The expected extraction time table 2 is preliminarily calculated from the expected extraction pitch of each steel material, the extraction interruption schedule due to the roll change in the post-process, the expected recovery time of the unexpected extraction interruption due to a trouble, etc. It should be calculated for all steel materials.

(3) Calculation of target furnace temperature (STEP 3) Keys THr, steel type of the most heated neck steel, and target extraction temperature.
Then, the target furnace temperature Tfr 3 is obtained by referring to the target furnace temperature table 3.

(4) Setting of target furnace temperature (STEP 4) Tfr is set in the furnace temperature controller.

[0024]

By using the furnace temperature control method of the present invention, while maintaining the extraction temperature control accuracy comparable to the conventional method,
It is possible to greatly reduce the calculation amount.

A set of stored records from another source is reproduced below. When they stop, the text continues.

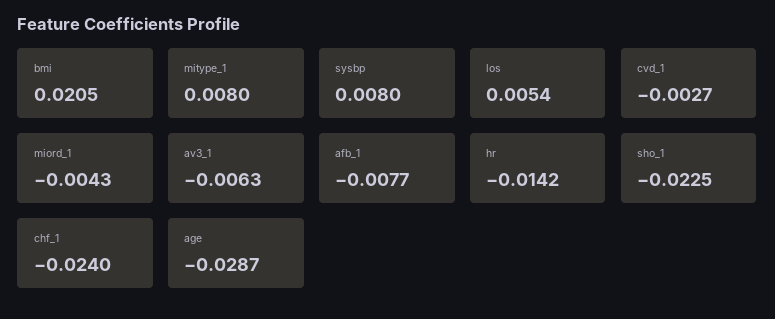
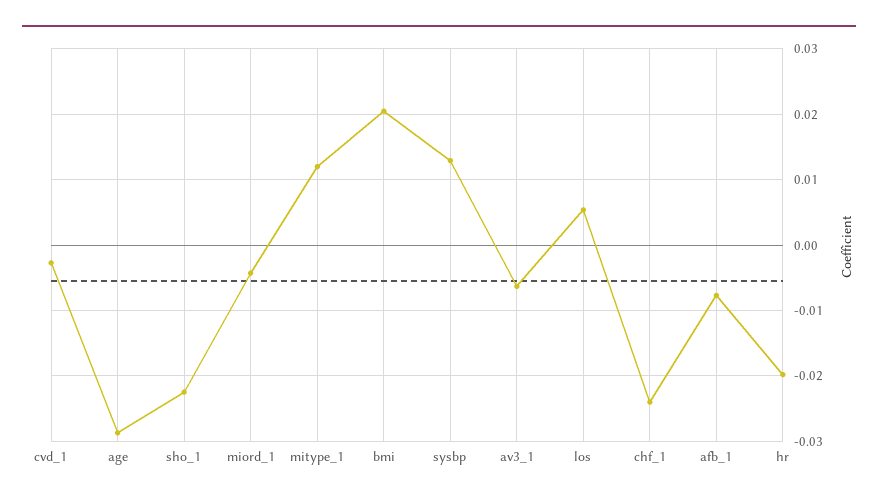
  {
    "bmi": 0.0205,
-   "mitype_1": 0.008,
+   "mitype_1": 0.012,
-   "sysbp": 0.008,
+   "sysbp": 0.013,
    "los": 0.0054,
    "cvd_1": -0.0027,
    "miord_1": -0.0043,
    "av3_1": -0.0063,
    "afb_1": -0.0077,
-   "hr": -0.0142,
+   "hr": -0.02,
    "sho_1": -0.0225,
    "chf_1": -0.024,
    "age": -0.0287
  }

[Brief description of drawings]

FIG. 1 is a flowchart showing the contents of furnace temperature control according to an embodiment of the present invention.

FIG. 2 is a vertical sectional view showing an example of a continuous steel material heating furnace to which the furnace temperature control method of the present invention is applied.

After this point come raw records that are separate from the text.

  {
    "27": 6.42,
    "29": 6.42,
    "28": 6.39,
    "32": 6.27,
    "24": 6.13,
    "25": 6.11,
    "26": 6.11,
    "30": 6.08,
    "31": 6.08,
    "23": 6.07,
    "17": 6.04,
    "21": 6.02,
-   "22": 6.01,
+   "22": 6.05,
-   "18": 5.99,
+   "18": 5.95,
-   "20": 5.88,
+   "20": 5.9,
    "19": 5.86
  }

FIG. 3 is a block diagram showing a system configuration for realizing the furnace temperature control method of the present invention.

[Explanation of symbols]

1: Steel material priority table 2: Extraction scheduled time table 3: Target furnace temperature table 11: Steel material to be heated 12: Charging table 13: Extraction table 14: Steel material conveying device 15: Heating burner 16, 16a to 16c: Furnace thermometer 21: Computing device 22: Tracking function 23: Furnace temperature control function according to the present invention 24: Furnace temperature controller 25: Fuel flow controller

Claims (1)

[Claims] 1. In a furnace temperature control method for a continuous steel material heating furnace, the most heated neck steel material among the steel materials in the furnace is specified from a predetermined quality priority for each steel type, until the scheduled extraction time of the most heated neck steel material. Of the steel material heating furnace, wherein an average extraction amount per hour is calculated, and a target furnace temperature is obtained from the average extraction amount per hour, the steel type of the most heated neck steel material, and the target extraction temperature of the heating neck steel material. Temperature control method.